EXTRACT PROVIDED Start Marker

Think J.C. Nichols Was Racist? Meet Kroh Brothers Racially Restrictive Housing Covenants Littered Kansas City Area
Published August 13th, 2020 at 6:00 AM
The scale of the court exhibit, eight feet tall by four feet wide, reflected the scope of the story it told.
Black Kansas City homeowners simply didn’t stand a chance. Not if they wanted to outflank racially restrictive housing covenants intent on isolating them in older and increasingly dilapidated neighborhoods.
Kansas City’s landmark public school desegregation case, filed in 1977 and decided by the U.S. Supreme Court in 1995, illuminated racist housing practices that ruled local residential real estate for decades, long after such blatant maneuvers were declared illegal.
Following the recent Black Lives Matter protests galvanized by the police killing of George Floyd, developer J.C. (Jesse Clyde) Nichols has been lambasted locally for propagating racially exclusive deed restrictions. Nichols’ name has been unceremoniously removed from a street and the grand sculpture fountain adjacent to the Country Club Plaza, the architecturally significant shopping district he developed.
Those actions came none too soon, in the view of the attorney who led the desegregation case, Arthur A. Benson.
Nichols not only weaponized restrictive housing covenants into documents that carried weight long after subdivisions were initially created, he furthered their usage nationwide through his stature among other high-profile developers.
But Nichols wasn’t alone. He had many co-conspirators. In fact, one firm, Kroh Brothers Development Co., used deed restrictions to exclude a litany of racial and ethnic groups that went far beyond the Black community.
Indeed, a more complete and nuanced picture of how developers shaped Kansas City housing patterns and, by extension, public schools can be found in those old court records and property documents.
In preparation for the desegregation trial, Benson hired about 20 law students over two summers to ferret out every racially restrictive deed filed in Johnson, Jackson, Clay and Platte counties.
Benson then constructed the massive chart displayed in the courtroom. It was a map of the metro, with plastic overlays to show how, decade by decade, restrictive housing covenants tracked either alongside or ahead of the Black population as families tried to edge out of the central city, essentially corralling them in the poorest sections of the old urban core.
“There was a competitive spiraling between J.C. Nichols and the Kroh Brothers, almost like each was trying to outdo the other,” Benson said.
Nichols vs. Kroh
Kroh Brothers, like the J.C. Nichols Co., began with one enterprising turn-of-the-century businessman and then was passed down through succeeding generations.

EXTRACT PROVIDED End Marker
PROVIDED MATERIAL Start Marker

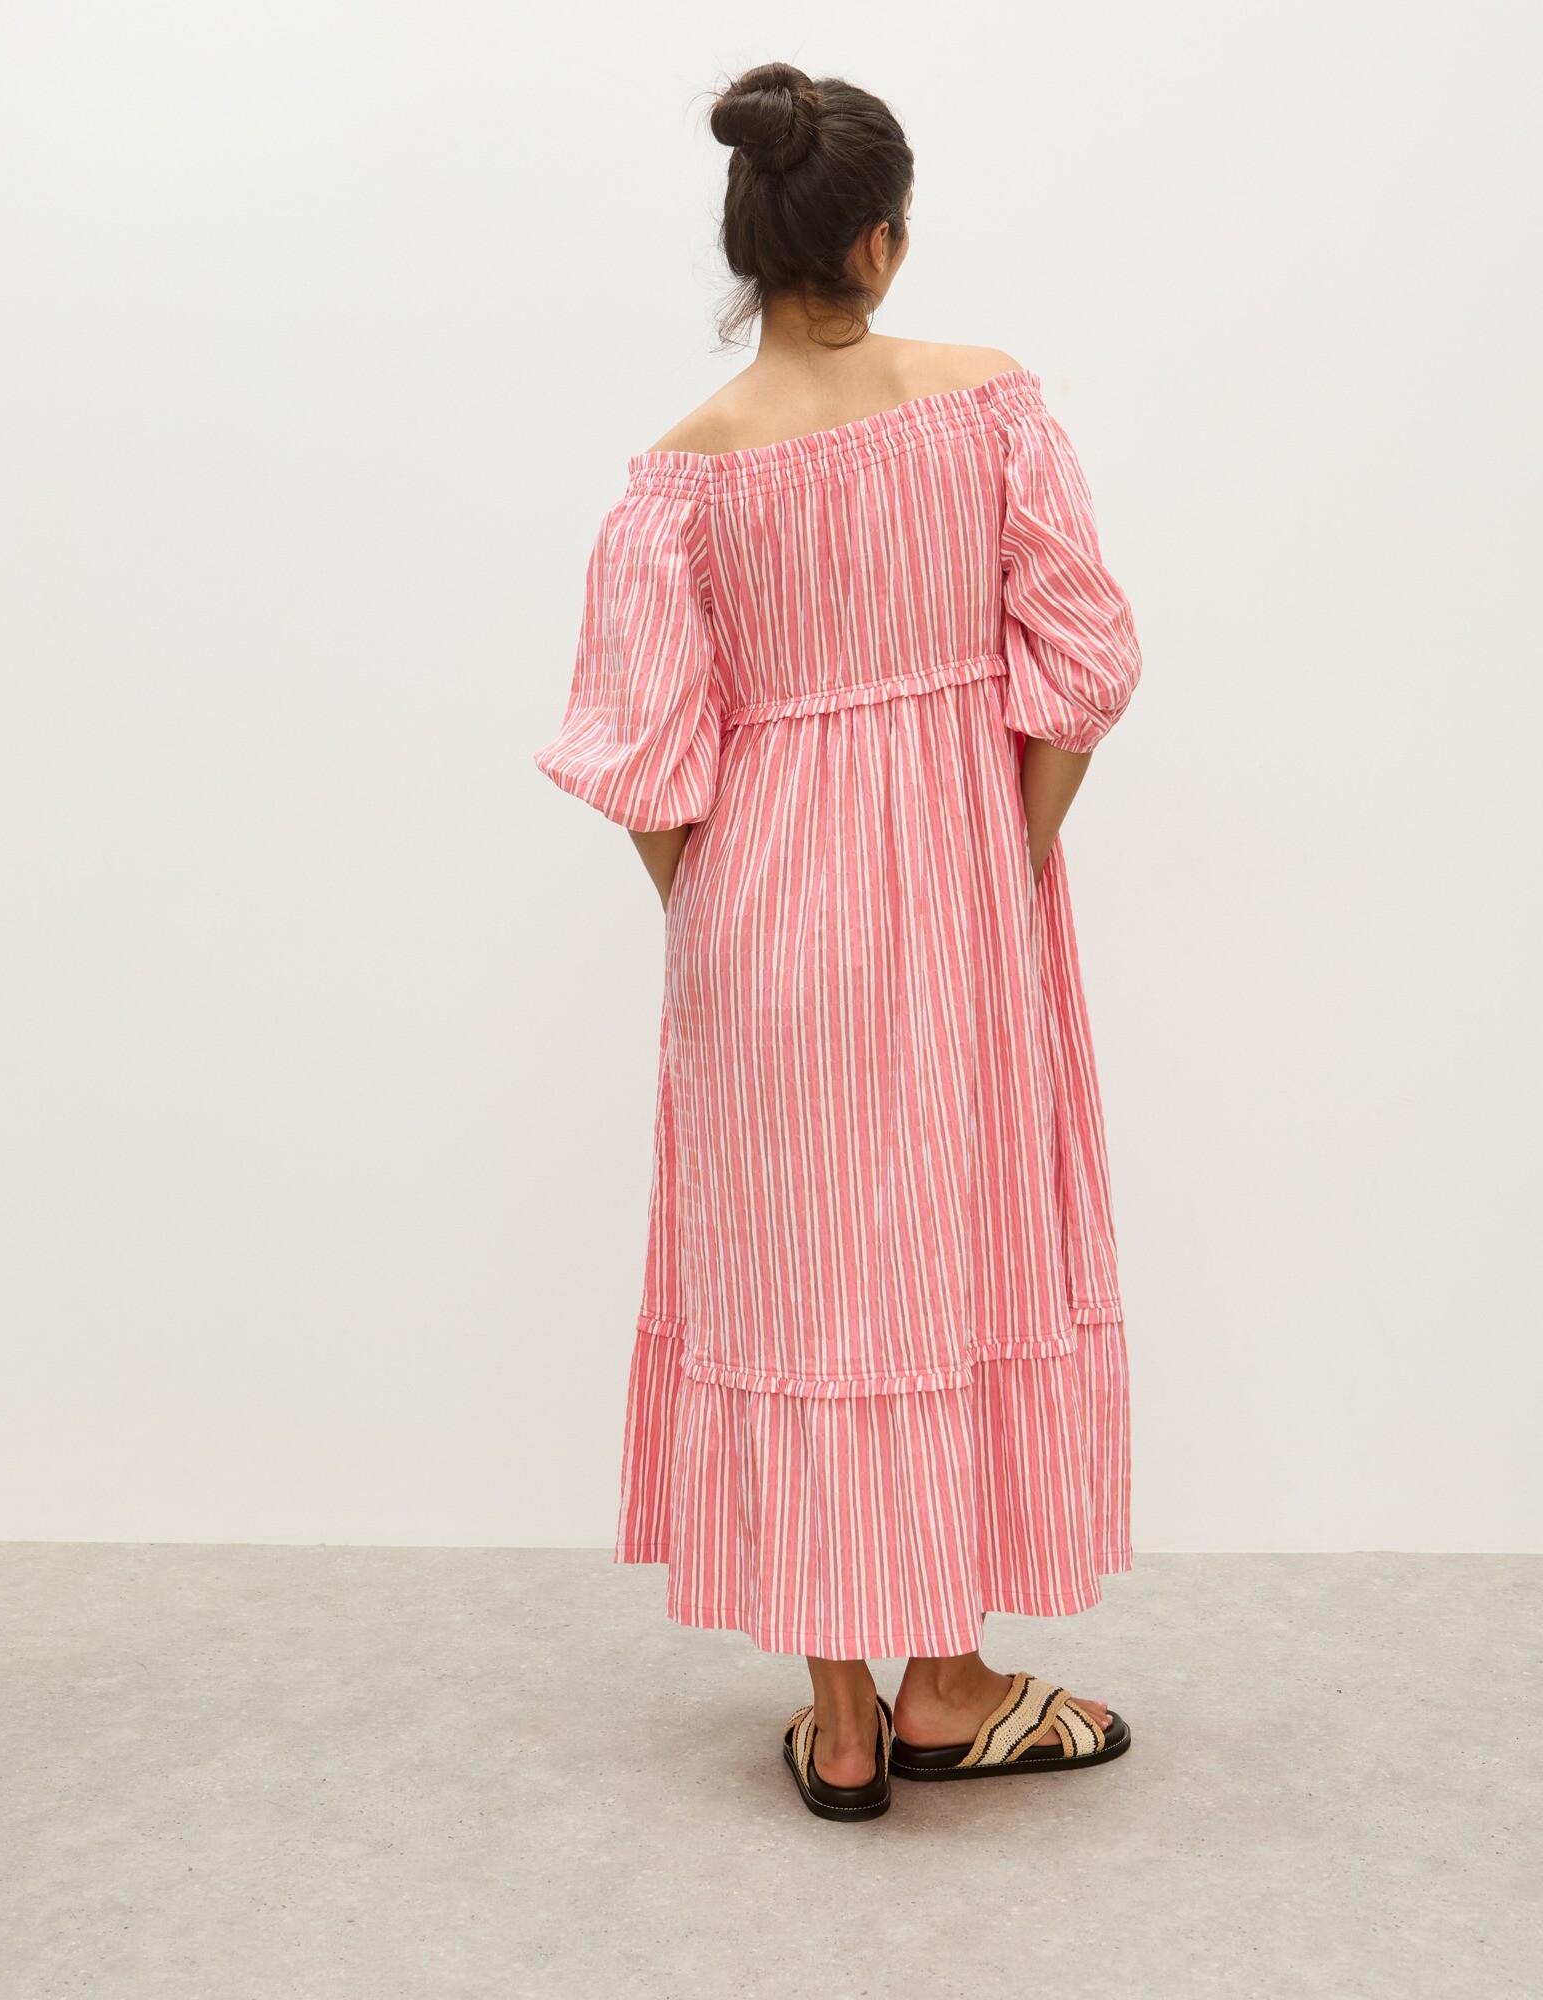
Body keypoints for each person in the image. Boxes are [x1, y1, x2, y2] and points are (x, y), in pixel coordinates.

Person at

PROVIDED MATERIAL End Marker
PROVIDED MATERIAL Start Marker

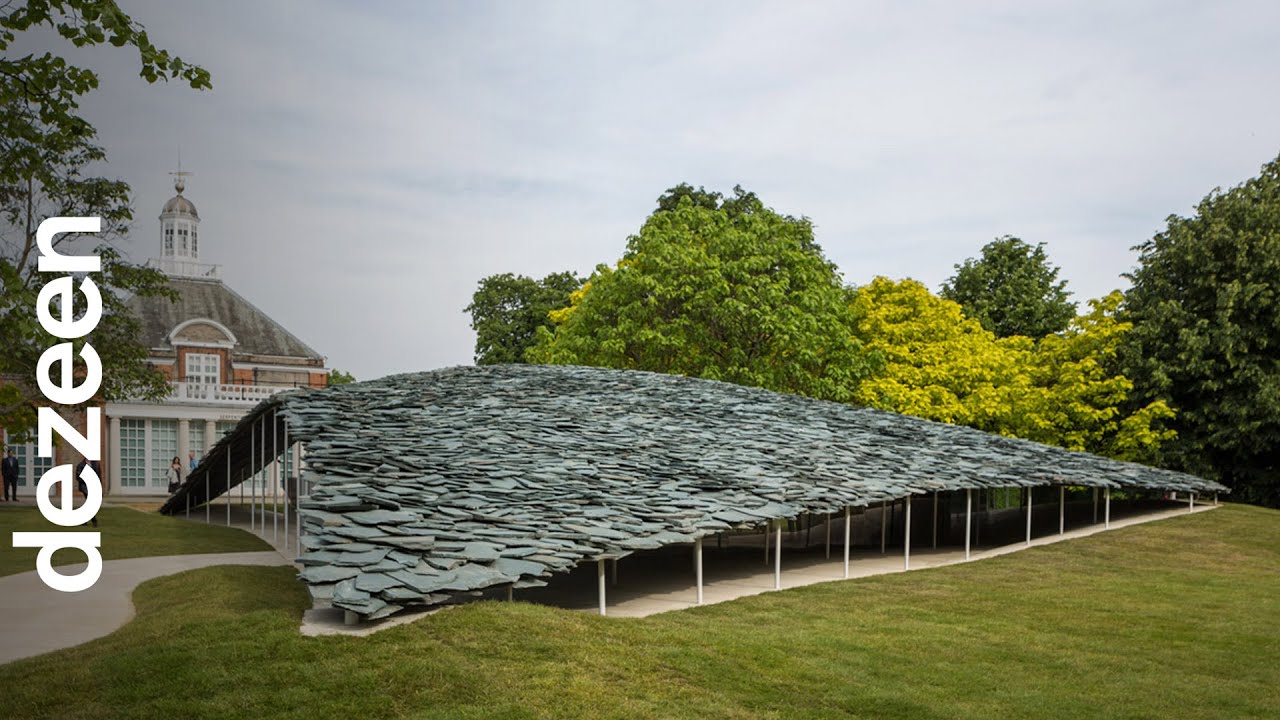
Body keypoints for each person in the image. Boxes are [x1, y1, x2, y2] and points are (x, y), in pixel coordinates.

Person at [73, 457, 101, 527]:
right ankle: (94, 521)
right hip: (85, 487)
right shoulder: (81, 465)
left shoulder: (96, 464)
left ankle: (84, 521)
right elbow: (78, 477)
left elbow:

PROVIDED MATERIAL End Marker
PROVIDED MATERIAL Start Marker

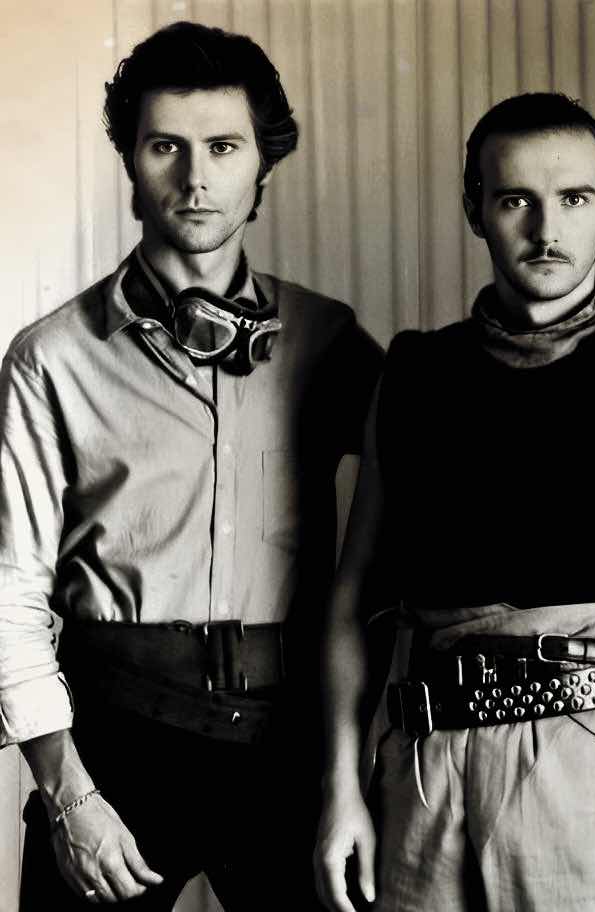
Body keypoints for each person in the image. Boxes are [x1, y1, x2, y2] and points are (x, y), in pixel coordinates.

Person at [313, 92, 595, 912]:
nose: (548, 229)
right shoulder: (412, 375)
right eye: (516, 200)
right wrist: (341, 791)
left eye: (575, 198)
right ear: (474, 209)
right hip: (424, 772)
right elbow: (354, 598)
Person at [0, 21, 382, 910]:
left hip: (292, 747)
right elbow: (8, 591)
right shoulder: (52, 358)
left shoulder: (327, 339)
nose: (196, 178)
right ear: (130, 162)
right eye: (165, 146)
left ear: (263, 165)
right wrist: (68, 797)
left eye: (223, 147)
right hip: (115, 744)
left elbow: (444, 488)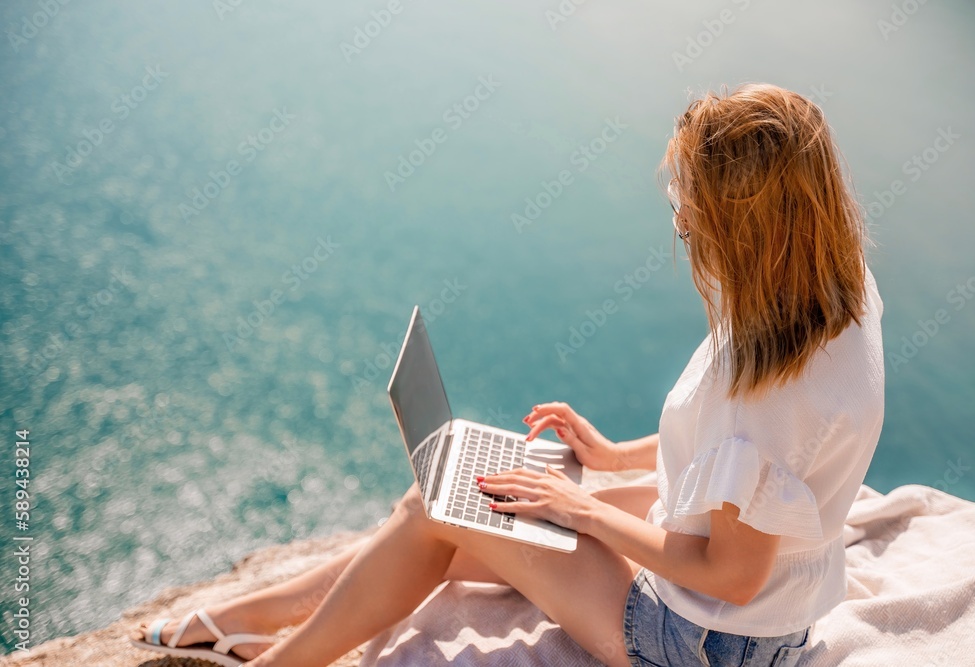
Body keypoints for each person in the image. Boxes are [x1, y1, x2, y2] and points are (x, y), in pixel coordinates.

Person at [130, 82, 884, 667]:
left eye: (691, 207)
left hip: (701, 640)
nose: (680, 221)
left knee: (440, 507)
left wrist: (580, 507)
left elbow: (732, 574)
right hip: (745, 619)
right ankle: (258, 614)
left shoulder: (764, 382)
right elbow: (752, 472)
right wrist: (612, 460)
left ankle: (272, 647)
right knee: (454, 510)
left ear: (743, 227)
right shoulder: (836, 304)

PROVIDED MATERIAL End Marker

In the article on Kansas City's racially restrictive housing covenants, how many law students did Benson hire to find restrictive deeds, and over what period? The records have no connection to the article.

#### ANSWER FOR THIS EXERCISE:
About 20 law students, over two summers.